Methods/Statistics
Describing Community-level Healthcare Gaps from Incomplete Claims Data by Emulating the Ideal Observational Study Taylor McCready* Taylor McCready McCready McCready New York University Grossman School of Medicine
Background
Policymakers and interventionists often seek to characterize healthcare gaps and disparities within geographically defined communities. However, healthcare data sources in the US are fragmented, limiting the completeness of population-based assessments. We address this by emulating an ideal observational study and treating real-world sources as incomplete or mismeasured realizations of that ideal, using colorectal cancer (CRC) screening adherence in Brooklyn, NY as an example.
Methods
We aimed to estimate the proportion of adults aged 45-75 on January 1, 2022, who ever had an open CRC screening gap during 2022 using claims dataset for a value-based care network at NYU. Roughly, the ideal cohort is a random sample of Brooklyn residents with linked all-payer claims.
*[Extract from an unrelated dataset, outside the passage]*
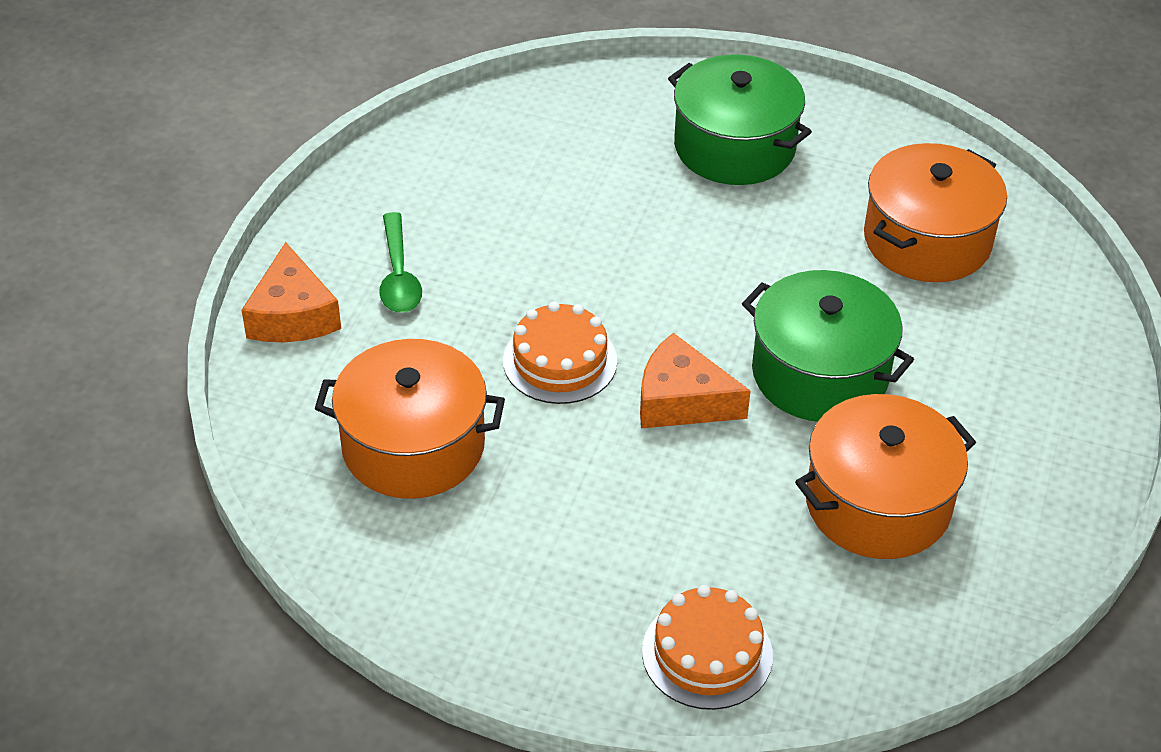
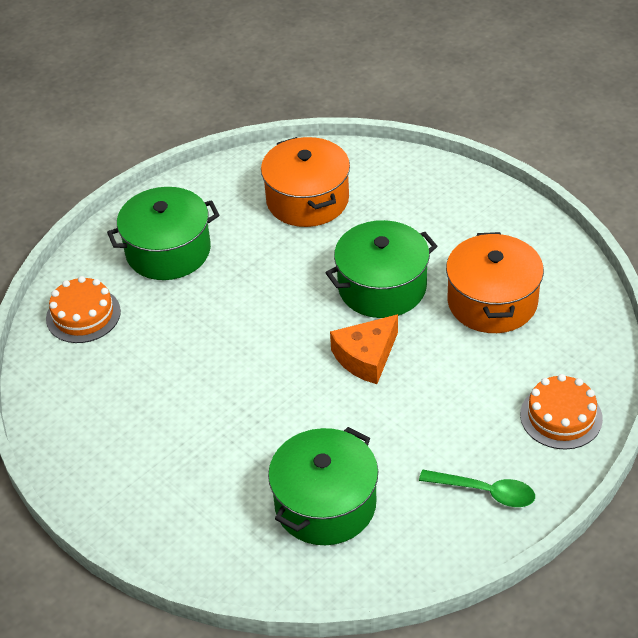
camera: 60 degrees left, 0 degrees up
(292, 315) = (163, 535): orange cheese -> none
(398, 275) = (165, 462): green spoon -> green spoon (485, 492)
(413, 445) = (325, 504): orange pot -> green pot
(560, 361) = (298, 403): orange cake -> orange cake (83, 315)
Relative to this, our data contains right censoring (due to switching insurance) and missing data (due to non-representativeness). We handled right-censoring with inverse probability-of-censoring weights (IPCW) including age group, sex, language group, payer type, and tract income quintile. We handled non-representativeness with inverse-probability of selection weights (IPSW) using the 2022 American Community Survey.
Results
The analysis included 15,034 adults. The claims dataset clearly overrepresented Medicaid (OR 1.98) and Medicare (OR 1.30) vs. commercial insurance, and underrepresented Spanish preferred language (OR 0.78). Using IPCW and IPSW, the estimated probability of ever having an open CRC screening care gap during 2022 was 45.9%, vs. 41.1% unweighted, an increase corresponding to 480 additional people per 10,000.
Conclusion
Our approach guides descriptive, population-based healthcare utilization research with fragmented data sources and may generalize to other administrative data sources. By treating real-world datasets as incomplete or mismeasured versions of an ideal community cohort, it links analytic decisions to explicit assumptions making estimates easier to interpret and critique.